Nora is, to me, the primary example of that Miriam Black influence, though I’ll stress that she’s definitely her own character here. Family affairs never run smoothly when your dad’s a Mob hitman, and Nora is a perfect(ly twisted) example of daddy’s little girl, neglected and longing for attention … Let’s just say that this doesn’t go well for either Nora or Mookie before the end. In a credit to Wendig for how well he portrays this dysfunctional little family unit, I found myself hooked on their relationship and biting my nails by the end of the story, eager to find out what becomes of them.

The black-as-hell noir narrative style used in this book is reminiscent of Wendig’s previous work, but thankfully doesn’t get old or tiresome here – as a theme or a storytelling tool it fits the story in question perfectly, and Wendig is, by now, clearly good at this kind of thing. In fact, there’s an interesting maturity to this novel, and the characters featured, that in hindsight was somewhat missing from what I’ve read of his work previously. The Miriam Black stories are undeniably, relentlessly ‘adult’, and even blacker in tone than this novel, but with that said The Blue Blazes feels like Miriam’s older, wiser cousin. That same fearless, ‘anything goes’ mentality is clearly present, but the end result, the book’s finale, felt more satisfying by the time I got to it than reading Miriam’s stories does (or did – to be fair that series is only two books old).

I think the main difference between those two ‘worlds’ is how much more heart there is to this one.
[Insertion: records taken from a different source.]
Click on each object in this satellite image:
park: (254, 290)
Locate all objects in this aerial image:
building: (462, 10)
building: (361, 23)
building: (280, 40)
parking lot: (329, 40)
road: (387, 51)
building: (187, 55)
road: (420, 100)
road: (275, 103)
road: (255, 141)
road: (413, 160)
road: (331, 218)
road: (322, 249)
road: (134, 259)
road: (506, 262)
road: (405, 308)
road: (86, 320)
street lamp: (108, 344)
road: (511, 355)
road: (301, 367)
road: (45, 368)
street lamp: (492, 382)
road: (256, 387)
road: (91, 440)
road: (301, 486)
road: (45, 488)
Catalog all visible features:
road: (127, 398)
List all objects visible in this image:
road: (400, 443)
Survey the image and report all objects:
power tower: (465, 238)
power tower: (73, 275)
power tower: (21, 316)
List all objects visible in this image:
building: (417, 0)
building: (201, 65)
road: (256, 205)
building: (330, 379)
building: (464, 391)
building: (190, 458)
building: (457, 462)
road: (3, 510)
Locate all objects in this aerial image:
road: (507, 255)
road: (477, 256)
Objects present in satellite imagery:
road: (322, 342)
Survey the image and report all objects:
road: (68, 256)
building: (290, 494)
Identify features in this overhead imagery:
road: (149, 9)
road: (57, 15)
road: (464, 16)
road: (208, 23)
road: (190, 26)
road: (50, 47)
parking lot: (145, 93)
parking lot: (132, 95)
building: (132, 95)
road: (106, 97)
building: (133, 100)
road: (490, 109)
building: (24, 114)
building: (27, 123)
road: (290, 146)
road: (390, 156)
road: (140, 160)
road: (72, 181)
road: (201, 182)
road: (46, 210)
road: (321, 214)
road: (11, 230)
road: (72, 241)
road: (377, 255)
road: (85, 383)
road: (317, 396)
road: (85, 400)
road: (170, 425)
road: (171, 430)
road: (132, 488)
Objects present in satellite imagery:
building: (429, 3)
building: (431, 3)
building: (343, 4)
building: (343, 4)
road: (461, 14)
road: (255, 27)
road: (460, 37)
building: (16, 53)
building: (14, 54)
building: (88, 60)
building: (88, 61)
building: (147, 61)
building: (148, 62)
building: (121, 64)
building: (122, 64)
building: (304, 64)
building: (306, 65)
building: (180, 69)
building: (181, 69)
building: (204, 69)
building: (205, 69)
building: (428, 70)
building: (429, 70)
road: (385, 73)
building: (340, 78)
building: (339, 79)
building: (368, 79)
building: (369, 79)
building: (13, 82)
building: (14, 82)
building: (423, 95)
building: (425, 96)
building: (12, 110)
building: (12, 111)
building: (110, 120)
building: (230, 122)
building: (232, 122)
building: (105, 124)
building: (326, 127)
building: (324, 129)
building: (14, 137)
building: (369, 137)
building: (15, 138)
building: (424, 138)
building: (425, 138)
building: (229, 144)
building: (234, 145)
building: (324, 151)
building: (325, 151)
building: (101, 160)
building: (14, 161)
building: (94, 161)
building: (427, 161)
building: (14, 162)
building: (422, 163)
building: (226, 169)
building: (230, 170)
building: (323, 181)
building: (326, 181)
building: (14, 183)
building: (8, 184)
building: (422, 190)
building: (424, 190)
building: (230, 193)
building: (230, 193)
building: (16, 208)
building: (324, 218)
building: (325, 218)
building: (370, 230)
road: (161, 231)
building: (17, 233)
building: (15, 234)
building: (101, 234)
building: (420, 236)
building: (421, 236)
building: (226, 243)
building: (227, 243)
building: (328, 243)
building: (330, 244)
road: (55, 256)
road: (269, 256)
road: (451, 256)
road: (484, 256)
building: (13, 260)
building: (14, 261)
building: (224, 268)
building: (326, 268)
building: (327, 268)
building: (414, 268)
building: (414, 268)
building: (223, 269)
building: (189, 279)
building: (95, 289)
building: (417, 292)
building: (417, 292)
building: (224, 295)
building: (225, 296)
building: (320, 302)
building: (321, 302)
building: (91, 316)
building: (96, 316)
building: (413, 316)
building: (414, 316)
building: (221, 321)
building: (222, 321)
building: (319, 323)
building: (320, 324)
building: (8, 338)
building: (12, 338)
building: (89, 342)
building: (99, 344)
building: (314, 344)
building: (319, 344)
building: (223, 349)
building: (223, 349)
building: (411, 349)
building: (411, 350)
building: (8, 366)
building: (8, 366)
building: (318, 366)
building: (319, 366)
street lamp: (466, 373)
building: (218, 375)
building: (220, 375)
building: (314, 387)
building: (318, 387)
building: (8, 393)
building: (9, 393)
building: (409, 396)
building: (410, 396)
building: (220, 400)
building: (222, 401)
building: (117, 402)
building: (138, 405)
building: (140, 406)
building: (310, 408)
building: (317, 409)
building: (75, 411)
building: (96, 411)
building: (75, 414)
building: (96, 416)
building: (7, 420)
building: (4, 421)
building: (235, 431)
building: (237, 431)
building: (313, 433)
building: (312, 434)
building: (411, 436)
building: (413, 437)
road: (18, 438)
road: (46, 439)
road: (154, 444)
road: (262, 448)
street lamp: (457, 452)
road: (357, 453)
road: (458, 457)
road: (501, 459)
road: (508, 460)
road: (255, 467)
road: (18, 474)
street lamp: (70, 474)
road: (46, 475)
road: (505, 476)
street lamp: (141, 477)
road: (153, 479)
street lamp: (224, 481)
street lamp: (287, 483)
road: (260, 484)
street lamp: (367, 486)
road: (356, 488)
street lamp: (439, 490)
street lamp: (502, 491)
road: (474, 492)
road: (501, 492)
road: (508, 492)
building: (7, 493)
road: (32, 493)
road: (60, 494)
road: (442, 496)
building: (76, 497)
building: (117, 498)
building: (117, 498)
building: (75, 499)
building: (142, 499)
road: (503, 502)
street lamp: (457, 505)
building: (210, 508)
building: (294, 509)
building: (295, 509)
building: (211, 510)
Miriam Black isn’t entirely coldblooded, despite how horrific her life has been, but here with Mookie and Nora (and let’s not forget Skelly, whom I love, by the way) there’s more of a question hanging over what choices they will make and what will happen to them – which tells me all by itself that there’s more hope for them to change their path. To cut a long story short, I am utterly sold on this story. I read an eARC version of this book through NetGalley, so while there were less-than-polished aspects to it, I definitely enjoyed it, and will definitely be buying the book proper when it comes out next month. Well done, Chuck.